■ **DESCRIPTION OF THE TASK**: Swap "series" for "dataset" wherever it occurs in the material below, keeping all other text the same.

■ **Chart comprehension data**:
------------------------------
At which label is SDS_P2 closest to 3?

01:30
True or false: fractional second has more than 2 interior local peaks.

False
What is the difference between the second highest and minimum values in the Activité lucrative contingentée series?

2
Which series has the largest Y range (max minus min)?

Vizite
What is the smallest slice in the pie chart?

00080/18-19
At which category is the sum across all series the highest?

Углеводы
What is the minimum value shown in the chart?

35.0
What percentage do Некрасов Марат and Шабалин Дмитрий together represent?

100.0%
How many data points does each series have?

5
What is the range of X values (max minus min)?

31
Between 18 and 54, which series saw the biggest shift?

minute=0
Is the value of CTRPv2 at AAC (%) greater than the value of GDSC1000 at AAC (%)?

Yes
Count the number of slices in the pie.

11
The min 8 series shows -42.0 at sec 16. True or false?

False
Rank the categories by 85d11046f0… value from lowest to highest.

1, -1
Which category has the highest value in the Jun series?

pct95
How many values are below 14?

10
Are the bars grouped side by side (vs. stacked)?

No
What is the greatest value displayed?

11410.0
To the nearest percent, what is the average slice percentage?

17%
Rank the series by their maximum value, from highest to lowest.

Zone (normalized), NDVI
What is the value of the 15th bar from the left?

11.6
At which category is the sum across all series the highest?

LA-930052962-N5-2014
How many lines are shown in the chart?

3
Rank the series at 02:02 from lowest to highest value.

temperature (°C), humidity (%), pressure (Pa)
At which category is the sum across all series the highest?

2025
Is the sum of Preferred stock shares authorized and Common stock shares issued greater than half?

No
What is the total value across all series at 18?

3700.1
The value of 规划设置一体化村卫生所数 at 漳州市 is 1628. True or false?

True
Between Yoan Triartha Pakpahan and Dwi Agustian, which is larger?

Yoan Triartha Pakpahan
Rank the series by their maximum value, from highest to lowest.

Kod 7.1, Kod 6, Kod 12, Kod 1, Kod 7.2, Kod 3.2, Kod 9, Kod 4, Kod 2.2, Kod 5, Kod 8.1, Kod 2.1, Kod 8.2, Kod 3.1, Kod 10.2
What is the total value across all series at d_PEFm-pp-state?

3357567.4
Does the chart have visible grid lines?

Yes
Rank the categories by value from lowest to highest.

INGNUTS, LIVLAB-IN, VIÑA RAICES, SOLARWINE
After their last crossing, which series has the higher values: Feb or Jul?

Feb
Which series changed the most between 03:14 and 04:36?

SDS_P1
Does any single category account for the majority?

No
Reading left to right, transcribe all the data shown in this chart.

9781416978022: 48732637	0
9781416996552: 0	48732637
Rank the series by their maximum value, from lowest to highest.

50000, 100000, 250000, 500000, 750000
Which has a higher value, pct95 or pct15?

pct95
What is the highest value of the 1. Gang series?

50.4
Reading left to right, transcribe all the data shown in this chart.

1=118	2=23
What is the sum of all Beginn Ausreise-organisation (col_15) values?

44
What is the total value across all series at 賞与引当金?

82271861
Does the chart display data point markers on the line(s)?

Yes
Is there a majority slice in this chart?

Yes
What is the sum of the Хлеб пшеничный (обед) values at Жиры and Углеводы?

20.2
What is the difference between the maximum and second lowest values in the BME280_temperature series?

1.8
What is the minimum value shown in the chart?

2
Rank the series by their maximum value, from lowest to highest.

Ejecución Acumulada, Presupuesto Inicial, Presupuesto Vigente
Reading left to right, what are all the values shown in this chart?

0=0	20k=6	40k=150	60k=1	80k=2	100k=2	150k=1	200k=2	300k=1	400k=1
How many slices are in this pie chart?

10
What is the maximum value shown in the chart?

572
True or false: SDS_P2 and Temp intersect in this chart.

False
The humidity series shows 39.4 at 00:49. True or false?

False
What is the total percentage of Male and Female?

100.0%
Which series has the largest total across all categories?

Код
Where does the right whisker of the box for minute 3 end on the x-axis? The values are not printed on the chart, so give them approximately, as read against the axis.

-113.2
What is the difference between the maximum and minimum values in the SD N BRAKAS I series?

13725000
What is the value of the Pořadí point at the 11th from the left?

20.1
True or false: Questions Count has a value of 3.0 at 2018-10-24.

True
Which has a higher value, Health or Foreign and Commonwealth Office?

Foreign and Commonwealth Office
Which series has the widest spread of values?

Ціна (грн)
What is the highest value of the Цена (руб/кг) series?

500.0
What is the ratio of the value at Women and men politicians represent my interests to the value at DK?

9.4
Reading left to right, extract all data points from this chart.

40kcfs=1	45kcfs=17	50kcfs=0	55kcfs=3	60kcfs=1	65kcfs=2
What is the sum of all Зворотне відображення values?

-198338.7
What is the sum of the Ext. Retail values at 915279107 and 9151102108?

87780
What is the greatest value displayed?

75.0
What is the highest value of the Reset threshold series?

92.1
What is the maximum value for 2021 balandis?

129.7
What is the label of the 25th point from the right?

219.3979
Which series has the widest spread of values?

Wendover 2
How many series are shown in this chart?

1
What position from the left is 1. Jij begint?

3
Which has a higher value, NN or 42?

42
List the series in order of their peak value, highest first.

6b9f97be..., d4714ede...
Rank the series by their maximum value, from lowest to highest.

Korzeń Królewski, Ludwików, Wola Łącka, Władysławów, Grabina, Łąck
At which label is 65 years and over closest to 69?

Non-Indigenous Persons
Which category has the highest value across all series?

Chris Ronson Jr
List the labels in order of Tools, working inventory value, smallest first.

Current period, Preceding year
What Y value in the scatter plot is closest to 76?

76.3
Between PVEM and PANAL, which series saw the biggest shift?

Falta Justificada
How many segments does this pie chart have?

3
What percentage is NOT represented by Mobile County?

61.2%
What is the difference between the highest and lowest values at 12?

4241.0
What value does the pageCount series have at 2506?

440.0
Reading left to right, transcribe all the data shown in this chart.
------------------------------
■ **OUTPUT OF THE TASK**:
At which label is SDS_P2 closest to 3?

01:30
True or false: fractional second has more than 2 interior local peaks.

False
What is the difference between the second highest and minimum values in the Activité lucrative contingentée dataset?

2
Which dataset has the largest Y range (max minus min)?

Vizite
What is the smallest slice in the pie chart?

00080/18-19
At which category is the sum across all dataset the highest?

Углеводы
What is the minimum value shown in the chart?

35.0
What percentage do Некрасов Марат and Шабалин Дмитрий together represent?

100.0%
How many data points does each dataset have?

5
What is the range of X values (max minus min)?

31
Between 18 and 54, which dataset saw the biggest shift?

minute=0
Is the value of CTRPv2 at AAC (%) greater than the value of GDSC1000 at AAC (%)?

Yes
Count the number of slices in the pie.

11
The min 8 dataset shows -42.0 at sec 16. True or false?

False
Rank the categories by 85d11046f0… value from lowest to highest.

1, -1
Which category has the highest value in the Jun dataset?

pct95
How many values are below 14?

10
Are the bars grouped side by side (vs. stacked)?

No
What is the greatest value displayed?

11410.0
To the nearest percent, what is the average slice percentage?

17%
Rank the dataset by their maximum value, from highest to lowest.

Zone (normalized), NDVI
What is the value of the 15th bar from the left?

11.6
At which category is the sum across all dataset the highest?

LA-930052962-N5-2014
How many lines are shown in the chart?

3
Rank the dataset at 02:02 from lowest to highest value.

temperature (°C), humidity (%), pressure (Pa)
At which category is the sum across all dataset the highest?

2025
Is the sum of Preferred stock shares authorized and Common stock shares issued greater than half?

No
What is the total value across all dataset at 18?

3700.1
The value of 规划设置一体化村卫生所数 at 漳州市 is 1628. True or false?

True
Between Yoan Triartha Pakpahan and Dwi Agustian, which is larger?

Yoan Triartha Pakpahan
Rank the dataset by their maximum value, from highest to lowest.

Kod 7.1, Kod 6, Kod 12, Kod 1, Kod 7.2, Kod 3.2, Kod 9, Kod 4, Kod 2.2, Kod 5, Kod 8.1, Kod 2.1, Kod 8.2, Kod 3.1, Kod 10.2
What is the total value across all dataset at d_PEFm-pp-state?

3357567.4
Does the chart have visible grid lines?

Yes
Rank the categories by value from lowest to highest.

INGNUTS, LIVLAB-IN, VIÑA RAICES, SOLARWINE
After their last crossing, which dataset has the higher values: Feb or Jul?

Feb
Which dataset changed the most between 03:14 and 04:36?

SDS_P1
Does any single category account for the majority?

No
Reading left to right, transcribe all the data shown in this chart.

9781416978022: 48732637	0
9781416996552: 0	48732637
Rank the dataset by their maximum value, from lowest to highest.

50000, 100000, 250000, 500000, 750000
Which has a higher value, pct95 or pct15?

pct95
What is the highest value of the 1. Gang dataset?

50.4
Reading left to right, transcribe all the data shown in this chart.

1=118	2=23
What is the sum of all Beginn Ausreise-organisation (col_15) values?

44
What is the total value across all dataset at 賞与引当金?

82271861
Does the chart display data point markers on the line(s)?

Yes
Is there a majority slice in this chart?

Yes
What is the sum of the Хлеб пшеничный (обед) values at Жиры and Углеводы?

20.2
What is the difference between the maximum and second lowest values in the BME280_temperature dataset?

1.8
What is the minimum value shown in the chart?

2
Rank the dataset by their maximum value, from lowest to highest.

Ejecución Acumulada, Presupuesto Inicial, Presupuesto Vigente
Reading left to right, what are all the values shown in this chart?

0=0	20k=6	40k=150	60k=1	80k=2	100k=2	150k=1	200k=2	300k=1	400k=1
How many slices are in this pie chart?

10
What is the maximum value shown in the chart?

572
True or false: SDS_P2 and Temp intersect in this chart.

False
The humidity dataset shows 39.4 at 00:49. True or false?

False
What is the total percentage of Male and Female?

100.0%
Which dataset has the largest total across all categories?

Код
Where does the right whisker of the box for minute 3 end on the x-axis? The values are not printed on the chart, so give them approximately, as read against the axis.

-113.2
What is the difference between the maximum and minimum values in the SD N BRAKAS I dataset?

13725000
What is the value of the Pořadí point at the 11th from the left?

20.1
True or false: Questions Count has a value of 3.0 at 2018-10-24.

True
Which has a higher value, Health or Foreign and Commonwealth Office?

Foreign and Commonwealth Office
Which dataset has the widest spread of values?

Ціна (грн)
What is the highest value of the Цена (руб/кг) dataset?

500.0
What is the ratio of the value at Women and men politicians represent my interests to the value at DK?

9.4
Reading left to right, extract all data points from this chart.

40kcfs=1	45kcfs=17	50kcfs=0	55kcfs=3	60kcfs=1	65kcfs=2
What is the sum of all Зворотне відображення values?

-198338.7
What is the sum of the Ext. Retail values at 915279107 and 9151102108?

87780
What is the greatest value displayed?

75.0
What is the highest value of the Reset threshold dataset?

92.1
What is the maximum value for 2021 balandis?

129.7
What is the label of the 25th point from the right?

219.3979
Which dataset has the widest spread of values?

Wendover 2
How many dataset are shown in this chart?

1
What position from the left is 1. Jij begint?

3
Which has a higher value, NN or 42?

42
List the dataset in order of their peak value, highest first.

6b9f97be..., d4714ede...
Rank the dataset by their maximum value, from lowest to highest.

Korzeń Królewski, Ludwików, Wola Łącka, Władysławów, Grabina, Łąck
At which label is 65 years and over closest to 69?

Non-Indigenous Persons
Which category has the highest value across all dataset?

Chris Ronson Jr
List the labels in order of Tools, working inventory value, smallest first.

Current period, Preceding year
What Y value in the scatter plot is closest to 76?

76.3
Between PVEM and PANAL, which dataset saw the biggest shift?

Falta Justificada
How many segments does this pie chart have?

3
What percentage is NOT represented by Mobile County?

61.2%
What is the difference between the highest and lowest values at 12?

4241.0
What value does the pageCount dataset have at 2506?

440.0
Reading left to right, transcribe all the data shown in this chart.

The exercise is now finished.